▶ Data for analysis:
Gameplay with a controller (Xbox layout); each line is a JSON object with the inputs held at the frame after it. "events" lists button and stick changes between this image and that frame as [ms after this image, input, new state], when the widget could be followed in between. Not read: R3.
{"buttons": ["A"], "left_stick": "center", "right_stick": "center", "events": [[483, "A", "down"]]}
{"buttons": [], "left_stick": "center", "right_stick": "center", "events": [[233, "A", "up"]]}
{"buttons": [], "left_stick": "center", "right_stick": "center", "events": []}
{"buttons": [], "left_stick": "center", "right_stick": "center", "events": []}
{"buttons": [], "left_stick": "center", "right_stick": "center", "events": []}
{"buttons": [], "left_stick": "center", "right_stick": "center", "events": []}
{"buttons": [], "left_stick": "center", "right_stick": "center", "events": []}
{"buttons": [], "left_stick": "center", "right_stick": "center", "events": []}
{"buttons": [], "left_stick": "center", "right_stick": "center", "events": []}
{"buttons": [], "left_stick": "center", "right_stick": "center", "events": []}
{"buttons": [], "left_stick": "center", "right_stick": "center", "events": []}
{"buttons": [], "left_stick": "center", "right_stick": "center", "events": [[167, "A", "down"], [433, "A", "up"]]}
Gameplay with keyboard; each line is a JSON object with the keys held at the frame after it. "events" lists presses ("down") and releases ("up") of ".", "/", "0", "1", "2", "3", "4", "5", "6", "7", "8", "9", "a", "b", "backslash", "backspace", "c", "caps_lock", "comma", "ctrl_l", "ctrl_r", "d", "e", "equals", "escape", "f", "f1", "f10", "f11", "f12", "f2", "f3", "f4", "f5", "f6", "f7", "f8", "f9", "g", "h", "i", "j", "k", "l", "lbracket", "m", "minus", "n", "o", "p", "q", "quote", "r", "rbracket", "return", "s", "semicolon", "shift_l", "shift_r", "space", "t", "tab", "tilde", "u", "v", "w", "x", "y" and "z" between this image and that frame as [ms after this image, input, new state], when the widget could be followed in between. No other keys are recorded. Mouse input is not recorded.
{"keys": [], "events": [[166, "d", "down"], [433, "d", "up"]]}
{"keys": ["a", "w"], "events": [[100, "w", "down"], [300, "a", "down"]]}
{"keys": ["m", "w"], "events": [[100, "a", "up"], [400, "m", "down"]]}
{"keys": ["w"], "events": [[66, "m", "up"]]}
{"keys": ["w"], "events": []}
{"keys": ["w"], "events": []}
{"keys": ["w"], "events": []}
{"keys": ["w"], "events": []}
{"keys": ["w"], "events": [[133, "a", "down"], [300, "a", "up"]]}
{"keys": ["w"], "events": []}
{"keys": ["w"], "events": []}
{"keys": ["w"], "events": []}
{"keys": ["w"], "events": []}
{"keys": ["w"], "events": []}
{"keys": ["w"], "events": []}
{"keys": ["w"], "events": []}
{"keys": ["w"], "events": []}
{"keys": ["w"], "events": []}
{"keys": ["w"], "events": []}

▶ Activity:
Report how many lines of the data hold the string "JSON"; give only the number.

▶ Output below:
2